L’entreprise, l’organisme dans lequel on travail, est bien souvent le lieu clef de la socialisation. Les Français continuent à se définir par rapport à leur activité. Sur Facebook, les Internautes mettent en avant leur entreprise, comme quoi ils ont besoin de se raccrocher à quelque chose de tangible. Selon un sondage Ipsos de 2014 réalisé pour le Monde, 66 % des Français ont une image positive de l’entreprise et même 23 % une image très positive. Les Français sont parmi les Européens ceux qui accordent la plus grande importance au travail, ce qui ne les empêche pas d’être 42 % à déclarer que leur travail n’est pas reconnu à sa juste valeur (moyenne au sein de l’Union européenne 31 %).

La crise des territoires

Les Français qui ne vivent pas au cœur des métropoles ont un sentiment d’abandon. Les difficultés de transports, l’accès plus complexe aux services publics, les liaisons Internet de moindre qualité, l’insécurité constituent autant de griefs que les ruraux et les périurbains expriment. 60 % des habitants des villes de moins de 70 000 habitants pensent que leur territoire ne profitera pas du redécoupage régional. 47 % des personnes vivant en milieu rural considèrent que leur territoire n’est pas capable d’affronter la mutation économique en cours.

La France est à deux vitesses. Plus de 52 % des diplômés d’âge actifs habitent dans des villes de plus de 500 000 habitants. Les grandes agglomérations attirent les jeunes et les diplômés quand les villes de taille moyenne sont confrontées à un rapide vieillissement de leur population. En 2012, plus de 60 % des salaires étaient versées au sein des grandes agglomérations quand les villes de taille moyenne n’en recevaient que moins de 17 % (étude ANR).

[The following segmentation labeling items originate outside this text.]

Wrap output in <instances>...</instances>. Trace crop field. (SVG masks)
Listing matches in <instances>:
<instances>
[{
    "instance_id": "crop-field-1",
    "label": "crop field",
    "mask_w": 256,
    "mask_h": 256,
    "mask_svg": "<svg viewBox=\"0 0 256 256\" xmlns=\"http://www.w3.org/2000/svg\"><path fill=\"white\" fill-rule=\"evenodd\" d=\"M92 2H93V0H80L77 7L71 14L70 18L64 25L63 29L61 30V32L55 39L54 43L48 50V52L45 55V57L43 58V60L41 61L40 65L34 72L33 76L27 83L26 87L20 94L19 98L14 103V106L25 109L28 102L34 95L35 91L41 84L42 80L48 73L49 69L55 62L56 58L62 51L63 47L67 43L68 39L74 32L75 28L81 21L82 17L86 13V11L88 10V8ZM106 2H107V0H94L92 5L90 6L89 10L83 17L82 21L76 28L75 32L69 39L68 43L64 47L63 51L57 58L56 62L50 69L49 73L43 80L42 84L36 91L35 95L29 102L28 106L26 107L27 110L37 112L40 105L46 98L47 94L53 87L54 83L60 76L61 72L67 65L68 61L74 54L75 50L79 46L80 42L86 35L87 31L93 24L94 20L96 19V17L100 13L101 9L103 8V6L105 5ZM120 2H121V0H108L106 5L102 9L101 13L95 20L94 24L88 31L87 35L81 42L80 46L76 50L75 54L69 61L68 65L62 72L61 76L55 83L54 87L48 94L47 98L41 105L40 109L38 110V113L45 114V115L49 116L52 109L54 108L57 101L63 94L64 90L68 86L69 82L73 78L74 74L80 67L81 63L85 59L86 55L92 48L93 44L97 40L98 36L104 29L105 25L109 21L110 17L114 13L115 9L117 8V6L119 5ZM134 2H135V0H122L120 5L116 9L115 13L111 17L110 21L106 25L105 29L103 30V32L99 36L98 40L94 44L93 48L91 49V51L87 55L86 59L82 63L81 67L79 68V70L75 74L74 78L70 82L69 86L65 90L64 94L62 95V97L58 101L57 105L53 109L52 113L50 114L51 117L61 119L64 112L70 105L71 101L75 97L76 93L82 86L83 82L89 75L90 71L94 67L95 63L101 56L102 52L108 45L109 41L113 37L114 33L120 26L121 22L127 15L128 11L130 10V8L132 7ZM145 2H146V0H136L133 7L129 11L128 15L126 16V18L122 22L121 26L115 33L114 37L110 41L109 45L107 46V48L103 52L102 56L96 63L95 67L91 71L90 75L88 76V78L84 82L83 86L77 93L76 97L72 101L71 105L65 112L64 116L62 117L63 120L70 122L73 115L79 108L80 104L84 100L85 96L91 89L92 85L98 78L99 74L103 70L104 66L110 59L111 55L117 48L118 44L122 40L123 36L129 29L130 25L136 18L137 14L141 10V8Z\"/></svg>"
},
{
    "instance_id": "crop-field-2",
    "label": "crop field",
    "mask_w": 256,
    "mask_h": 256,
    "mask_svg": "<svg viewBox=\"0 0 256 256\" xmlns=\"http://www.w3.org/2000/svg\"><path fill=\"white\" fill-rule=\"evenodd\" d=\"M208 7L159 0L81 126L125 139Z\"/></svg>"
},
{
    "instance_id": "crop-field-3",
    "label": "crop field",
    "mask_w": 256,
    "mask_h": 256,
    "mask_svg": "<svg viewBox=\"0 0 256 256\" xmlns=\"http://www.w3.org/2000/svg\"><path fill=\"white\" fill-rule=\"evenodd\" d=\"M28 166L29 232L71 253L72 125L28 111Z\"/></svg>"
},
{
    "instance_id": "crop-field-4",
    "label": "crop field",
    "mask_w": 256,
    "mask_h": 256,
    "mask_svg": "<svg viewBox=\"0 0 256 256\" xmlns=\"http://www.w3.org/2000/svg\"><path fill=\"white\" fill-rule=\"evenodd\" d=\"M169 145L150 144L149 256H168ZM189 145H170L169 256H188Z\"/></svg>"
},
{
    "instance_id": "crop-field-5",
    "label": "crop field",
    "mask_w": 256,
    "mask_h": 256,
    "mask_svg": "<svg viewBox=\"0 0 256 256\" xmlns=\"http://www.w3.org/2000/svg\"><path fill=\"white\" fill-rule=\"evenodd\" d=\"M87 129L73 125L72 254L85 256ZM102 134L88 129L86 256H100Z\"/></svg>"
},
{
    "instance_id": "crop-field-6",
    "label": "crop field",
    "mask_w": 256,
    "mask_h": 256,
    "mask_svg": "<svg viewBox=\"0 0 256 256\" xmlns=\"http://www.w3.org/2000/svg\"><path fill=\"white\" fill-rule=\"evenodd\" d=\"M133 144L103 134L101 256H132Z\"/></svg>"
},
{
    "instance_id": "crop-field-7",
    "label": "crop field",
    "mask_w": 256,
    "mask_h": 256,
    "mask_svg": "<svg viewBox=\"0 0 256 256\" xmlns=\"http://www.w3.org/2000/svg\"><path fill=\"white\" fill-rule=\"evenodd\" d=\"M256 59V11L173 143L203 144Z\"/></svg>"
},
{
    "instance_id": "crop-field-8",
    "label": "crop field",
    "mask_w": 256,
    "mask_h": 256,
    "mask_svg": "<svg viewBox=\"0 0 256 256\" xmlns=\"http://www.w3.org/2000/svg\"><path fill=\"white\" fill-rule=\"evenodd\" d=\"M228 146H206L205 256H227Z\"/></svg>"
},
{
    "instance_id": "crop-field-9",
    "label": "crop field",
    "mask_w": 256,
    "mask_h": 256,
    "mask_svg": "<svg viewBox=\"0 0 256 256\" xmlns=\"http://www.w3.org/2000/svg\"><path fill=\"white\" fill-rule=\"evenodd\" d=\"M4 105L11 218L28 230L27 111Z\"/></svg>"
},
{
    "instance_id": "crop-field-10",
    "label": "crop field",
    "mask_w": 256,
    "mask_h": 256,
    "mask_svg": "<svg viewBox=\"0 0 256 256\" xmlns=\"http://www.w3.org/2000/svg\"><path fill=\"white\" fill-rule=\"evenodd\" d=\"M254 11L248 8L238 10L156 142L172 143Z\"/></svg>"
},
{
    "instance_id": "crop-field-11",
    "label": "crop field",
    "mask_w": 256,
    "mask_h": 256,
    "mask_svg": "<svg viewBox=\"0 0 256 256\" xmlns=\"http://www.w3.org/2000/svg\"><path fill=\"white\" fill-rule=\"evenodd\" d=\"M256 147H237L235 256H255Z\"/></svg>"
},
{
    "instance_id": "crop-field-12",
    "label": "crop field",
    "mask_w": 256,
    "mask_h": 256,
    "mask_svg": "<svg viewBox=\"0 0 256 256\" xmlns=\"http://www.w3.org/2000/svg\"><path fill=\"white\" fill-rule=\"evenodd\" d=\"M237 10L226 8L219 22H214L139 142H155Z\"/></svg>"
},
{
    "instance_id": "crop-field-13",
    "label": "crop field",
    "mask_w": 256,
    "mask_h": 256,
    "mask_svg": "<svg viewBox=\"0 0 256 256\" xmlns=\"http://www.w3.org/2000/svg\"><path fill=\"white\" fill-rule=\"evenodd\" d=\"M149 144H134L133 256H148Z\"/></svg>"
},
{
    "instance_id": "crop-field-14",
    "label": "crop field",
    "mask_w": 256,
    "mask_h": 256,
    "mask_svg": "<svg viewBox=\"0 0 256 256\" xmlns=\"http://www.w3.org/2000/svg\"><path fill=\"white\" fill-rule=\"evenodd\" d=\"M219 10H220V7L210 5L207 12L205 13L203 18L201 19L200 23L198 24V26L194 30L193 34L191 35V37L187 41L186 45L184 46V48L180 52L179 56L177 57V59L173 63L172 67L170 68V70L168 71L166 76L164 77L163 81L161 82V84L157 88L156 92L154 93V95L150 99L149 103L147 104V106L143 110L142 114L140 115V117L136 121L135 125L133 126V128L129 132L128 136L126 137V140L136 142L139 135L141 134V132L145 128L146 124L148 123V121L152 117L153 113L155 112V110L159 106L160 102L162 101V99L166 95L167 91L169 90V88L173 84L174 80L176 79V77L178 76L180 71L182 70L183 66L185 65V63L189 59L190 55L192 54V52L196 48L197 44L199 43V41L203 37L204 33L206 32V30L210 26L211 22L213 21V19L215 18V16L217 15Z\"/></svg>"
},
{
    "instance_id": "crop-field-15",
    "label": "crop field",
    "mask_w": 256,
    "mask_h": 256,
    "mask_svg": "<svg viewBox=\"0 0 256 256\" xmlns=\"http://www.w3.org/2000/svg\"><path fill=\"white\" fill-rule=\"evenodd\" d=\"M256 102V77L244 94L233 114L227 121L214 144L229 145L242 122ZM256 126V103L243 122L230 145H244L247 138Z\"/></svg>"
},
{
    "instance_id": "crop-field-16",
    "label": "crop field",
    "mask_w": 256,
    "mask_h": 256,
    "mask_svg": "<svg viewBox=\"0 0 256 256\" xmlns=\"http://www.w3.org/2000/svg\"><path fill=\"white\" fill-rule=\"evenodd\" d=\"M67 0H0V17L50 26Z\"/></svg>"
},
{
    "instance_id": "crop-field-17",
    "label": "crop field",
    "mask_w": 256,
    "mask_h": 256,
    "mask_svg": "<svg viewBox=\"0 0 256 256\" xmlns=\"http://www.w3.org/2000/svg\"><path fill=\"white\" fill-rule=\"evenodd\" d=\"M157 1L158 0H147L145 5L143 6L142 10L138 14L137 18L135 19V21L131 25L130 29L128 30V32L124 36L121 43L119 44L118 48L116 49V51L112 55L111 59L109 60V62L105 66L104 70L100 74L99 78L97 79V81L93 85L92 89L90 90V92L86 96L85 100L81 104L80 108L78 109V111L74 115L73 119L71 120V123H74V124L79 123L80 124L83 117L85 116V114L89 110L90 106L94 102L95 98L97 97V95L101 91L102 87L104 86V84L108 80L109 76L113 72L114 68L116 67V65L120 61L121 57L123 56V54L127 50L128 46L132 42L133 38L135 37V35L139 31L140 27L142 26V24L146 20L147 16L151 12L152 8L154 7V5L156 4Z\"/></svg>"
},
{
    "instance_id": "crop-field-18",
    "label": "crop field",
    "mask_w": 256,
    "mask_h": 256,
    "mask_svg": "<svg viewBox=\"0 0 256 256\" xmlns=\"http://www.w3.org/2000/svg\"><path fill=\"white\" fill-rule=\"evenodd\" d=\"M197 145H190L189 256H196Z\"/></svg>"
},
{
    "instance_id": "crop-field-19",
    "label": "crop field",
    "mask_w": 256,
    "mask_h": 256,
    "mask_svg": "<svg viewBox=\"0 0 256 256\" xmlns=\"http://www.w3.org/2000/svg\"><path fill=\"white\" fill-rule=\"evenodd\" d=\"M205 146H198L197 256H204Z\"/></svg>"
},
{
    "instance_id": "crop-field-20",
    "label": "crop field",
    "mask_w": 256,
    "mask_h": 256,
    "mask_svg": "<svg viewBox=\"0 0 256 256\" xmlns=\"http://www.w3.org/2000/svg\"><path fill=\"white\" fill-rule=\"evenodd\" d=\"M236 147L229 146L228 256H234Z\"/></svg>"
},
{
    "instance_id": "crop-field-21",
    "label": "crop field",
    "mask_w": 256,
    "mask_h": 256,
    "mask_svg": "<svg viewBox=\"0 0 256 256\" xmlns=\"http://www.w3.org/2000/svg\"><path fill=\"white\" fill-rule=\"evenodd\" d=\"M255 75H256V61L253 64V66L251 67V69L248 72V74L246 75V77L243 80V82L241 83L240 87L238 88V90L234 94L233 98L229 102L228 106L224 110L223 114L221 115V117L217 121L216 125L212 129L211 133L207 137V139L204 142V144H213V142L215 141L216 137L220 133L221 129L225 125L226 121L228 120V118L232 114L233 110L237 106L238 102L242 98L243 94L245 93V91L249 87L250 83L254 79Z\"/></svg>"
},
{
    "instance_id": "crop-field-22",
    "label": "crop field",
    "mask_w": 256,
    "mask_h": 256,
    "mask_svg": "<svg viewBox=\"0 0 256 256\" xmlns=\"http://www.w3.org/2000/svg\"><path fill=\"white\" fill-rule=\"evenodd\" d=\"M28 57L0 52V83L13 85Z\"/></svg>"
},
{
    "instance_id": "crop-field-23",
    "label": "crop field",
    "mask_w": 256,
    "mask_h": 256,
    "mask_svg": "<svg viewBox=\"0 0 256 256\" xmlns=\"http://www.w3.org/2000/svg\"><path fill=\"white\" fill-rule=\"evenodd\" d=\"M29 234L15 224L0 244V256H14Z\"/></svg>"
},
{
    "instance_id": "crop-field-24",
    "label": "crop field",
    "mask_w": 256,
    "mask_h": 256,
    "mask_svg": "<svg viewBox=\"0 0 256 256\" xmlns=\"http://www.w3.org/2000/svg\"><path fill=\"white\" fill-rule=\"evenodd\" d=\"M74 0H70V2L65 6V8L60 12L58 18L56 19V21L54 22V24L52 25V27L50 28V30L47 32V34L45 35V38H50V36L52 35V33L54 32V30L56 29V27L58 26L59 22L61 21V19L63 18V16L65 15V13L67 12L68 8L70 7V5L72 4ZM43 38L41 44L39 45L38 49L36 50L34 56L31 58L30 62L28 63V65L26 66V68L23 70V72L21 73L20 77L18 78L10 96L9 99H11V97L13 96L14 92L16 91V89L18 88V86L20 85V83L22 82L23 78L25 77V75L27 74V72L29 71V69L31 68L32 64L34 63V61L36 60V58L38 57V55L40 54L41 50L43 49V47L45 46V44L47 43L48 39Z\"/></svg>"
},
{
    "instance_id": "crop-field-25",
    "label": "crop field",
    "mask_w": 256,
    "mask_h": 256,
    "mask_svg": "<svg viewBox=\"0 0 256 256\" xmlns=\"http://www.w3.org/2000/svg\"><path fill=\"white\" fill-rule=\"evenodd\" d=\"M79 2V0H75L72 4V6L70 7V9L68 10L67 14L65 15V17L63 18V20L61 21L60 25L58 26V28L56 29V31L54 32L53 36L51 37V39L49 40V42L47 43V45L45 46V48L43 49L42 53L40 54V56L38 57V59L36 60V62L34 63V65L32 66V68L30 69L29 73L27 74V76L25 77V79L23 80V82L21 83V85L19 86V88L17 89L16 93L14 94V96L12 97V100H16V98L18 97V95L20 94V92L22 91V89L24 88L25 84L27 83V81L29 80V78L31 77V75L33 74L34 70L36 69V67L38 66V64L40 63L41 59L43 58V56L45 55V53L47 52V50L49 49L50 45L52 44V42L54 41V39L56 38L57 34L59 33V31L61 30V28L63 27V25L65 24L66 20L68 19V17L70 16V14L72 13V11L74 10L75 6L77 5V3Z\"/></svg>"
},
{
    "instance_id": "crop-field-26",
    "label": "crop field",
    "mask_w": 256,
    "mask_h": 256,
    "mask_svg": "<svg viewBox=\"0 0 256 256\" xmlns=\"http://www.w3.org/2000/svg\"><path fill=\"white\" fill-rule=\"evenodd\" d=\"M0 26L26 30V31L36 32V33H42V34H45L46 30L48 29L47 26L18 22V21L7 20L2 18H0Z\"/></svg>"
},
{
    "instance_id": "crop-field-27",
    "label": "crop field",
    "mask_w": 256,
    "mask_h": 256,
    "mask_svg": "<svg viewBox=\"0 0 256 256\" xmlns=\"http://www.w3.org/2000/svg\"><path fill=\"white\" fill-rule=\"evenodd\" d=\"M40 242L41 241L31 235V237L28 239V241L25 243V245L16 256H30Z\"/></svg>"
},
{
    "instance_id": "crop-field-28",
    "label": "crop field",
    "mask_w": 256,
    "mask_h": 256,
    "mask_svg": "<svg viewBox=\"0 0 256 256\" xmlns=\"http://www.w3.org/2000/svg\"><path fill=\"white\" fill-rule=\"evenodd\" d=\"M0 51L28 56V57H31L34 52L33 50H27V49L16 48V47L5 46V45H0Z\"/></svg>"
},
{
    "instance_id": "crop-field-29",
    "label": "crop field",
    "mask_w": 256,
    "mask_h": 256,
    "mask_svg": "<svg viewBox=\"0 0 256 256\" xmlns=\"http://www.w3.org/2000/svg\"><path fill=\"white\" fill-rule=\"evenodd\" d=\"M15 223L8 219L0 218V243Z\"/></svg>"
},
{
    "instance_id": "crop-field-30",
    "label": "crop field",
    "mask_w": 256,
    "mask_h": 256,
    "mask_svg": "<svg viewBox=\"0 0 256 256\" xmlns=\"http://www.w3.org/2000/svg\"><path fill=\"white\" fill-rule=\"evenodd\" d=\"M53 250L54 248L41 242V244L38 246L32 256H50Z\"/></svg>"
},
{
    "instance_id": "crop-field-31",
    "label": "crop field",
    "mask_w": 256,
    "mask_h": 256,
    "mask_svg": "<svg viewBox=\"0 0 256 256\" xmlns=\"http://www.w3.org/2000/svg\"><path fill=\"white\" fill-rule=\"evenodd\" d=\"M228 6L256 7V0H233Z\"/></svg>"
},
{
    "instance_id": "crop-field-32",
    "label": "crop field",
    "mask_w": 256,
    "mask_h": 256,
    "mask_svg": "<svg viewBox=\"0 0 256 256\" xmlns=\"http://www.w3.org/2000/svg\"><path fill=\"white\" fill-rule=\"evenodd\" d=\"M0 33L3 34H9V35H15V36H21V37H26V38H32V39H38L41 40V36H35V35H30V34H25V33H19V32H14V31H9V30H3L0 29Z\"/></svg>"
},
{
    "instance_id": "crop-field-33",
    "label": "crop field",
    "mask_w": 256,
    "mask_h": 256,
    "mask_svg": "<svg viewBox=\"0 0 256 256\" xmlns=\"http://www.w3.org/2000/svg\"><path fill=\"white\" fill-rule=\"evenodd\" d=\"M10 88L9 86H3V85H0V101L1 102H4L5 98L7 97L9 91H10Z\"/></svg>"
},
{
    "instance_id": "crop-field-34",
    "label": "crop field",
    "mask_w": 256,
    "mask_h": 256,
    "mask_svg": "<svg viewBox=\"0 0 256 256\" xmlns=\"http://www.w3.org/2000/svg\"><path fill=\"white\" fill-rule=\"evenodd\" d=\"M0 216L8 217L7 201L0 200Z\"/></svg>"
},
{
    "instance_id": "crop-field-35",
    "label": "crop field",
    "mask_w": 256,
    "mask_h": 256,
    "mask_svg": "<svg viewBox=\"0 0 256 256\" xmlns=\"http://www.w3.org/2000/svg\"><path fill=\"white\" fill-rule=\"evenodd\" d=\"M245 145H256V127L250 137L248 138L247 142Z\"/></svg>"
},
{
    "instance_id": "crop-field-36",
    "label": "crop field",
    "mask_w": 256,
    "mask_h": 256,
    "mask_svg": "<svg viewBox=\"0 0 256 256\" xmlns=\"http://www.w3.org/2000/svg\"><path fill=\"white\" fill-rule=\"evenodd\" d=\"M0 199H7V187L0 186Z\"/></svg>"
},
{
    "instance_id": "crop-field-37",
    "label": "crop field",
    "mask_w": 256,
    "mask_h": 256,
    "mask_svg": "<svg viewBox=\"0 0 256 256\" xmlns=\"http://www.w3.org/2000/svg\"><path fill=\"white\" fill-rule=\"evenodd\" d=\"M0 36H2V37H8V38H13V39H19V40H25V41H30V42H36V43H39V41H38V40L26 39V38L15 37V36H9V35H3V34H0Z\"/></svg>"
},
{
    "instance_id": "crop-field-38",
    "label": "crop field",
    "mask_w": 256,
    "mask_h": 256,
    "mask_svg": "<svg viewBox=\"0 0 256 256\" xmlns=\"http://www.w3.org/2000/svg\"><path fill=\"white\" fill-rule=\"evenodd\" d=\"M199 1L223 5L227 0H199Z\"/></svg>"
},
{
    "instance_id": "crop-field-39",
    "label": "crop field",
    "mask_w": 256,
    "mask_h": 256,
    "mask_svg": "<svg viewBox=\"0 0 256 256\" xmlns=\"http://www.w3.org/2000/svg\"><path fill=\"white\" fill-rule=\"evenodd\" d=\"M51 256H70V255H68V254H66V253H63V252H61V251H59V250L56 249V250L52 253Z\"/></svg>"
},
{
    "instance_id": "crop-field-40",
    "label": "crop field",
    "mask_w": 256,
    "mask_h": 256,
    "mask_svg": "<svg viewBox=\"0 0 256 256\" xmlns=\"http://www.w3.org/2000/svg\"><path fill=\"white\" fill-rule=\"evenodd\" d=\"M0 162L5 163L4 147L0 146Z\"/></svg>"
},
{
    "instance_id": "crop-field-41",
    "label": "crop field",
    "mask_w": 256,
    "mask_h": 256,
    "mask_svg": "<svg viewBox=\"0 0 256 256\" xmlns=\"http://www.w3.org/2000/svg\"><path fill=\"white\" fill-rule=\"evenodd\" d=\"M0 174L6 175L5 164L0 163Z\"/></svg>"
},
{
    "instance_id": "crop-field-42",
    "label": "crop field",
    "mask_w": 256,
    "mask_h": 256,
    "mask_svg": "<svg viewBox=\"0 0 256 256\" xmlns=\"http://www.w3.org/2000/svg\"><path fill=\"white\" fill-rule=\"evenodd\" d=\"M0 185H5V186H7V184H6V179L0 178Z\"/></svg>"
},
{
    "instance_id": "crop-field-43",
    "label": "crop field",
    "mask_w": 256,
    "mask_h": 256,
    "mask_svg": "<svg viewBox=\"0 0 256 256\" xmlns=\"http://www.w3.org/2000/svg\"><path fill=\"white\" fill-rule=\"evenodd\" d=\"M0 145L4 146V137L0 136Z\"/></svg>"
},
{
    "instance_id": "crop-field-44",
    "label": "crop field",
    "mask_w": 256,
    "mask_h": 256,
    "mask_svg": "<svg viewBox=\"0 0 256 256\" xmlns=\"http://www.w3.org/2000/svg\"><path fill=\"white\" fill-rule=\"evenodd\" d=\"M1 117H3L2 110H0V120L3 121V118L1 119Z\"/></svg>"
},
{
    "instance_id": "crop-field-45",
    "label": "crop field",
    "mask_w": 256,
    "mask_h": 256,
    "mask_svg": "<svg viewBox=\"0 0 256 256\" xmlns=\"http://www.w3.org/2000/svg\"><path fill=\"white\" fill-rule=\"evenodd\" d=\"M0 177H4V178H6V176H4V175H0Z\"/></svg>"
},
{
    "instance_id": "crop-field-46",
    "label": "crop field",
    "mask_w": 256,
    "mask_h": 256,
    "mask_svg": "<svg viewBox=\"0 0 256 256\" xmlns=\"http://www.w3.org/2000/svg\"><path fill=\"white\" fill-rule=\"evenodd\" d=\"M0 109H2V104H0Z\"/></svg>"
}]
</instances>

La crise de la surinformation

Les Français rejettent les élites, les institutions mais ils continuent de se passionner pour la vie politique comme en témoigne l’engouement pour les primaires de la droite et du centre. Il y a un phénomène de passion-répulsion pour la politique qui est attisé par un grand nombre de médias. Notre pays compte quatre chaînes d’information (cinq avec France 24), de nombreux quotidiens nationaux, une presse régionale encore dynamique. Les réseaux, avec plus de la moitié des Français sur Facebook, sont également devenus des sources d’information voire de désinformation importantes.

Le regard d’un Allemand sur l’étrange pays qu’est la France

Le Président du conseil de surveillance de DaimlerChrysler, Manfred Bischoff, lors d’un dîner avec des économistes français à l’Ambassade d’Allemagne, en 2014, soulignait que le pessimisme des Français était tout à la fois un sujet d’incompréhension et d’inquiétude outre-rhin. Il avait été ainsi étonné qu’après la décision de doter certains modèles de Mercedes de moteurs fabriqués par Renault, des clients français aient fait part de leur mécontentement. Ces derniers considéraient qu’une Mercedes avec un moteur français n’était plus une bonne voiture. Sur la qualité du travail, sur l’efficacité de l’administration, sur l’innovation, il considère que la France fait jeu égal avec son pays mais que le mal-être  de celle-ci constituait un véritable frein pour la croissance.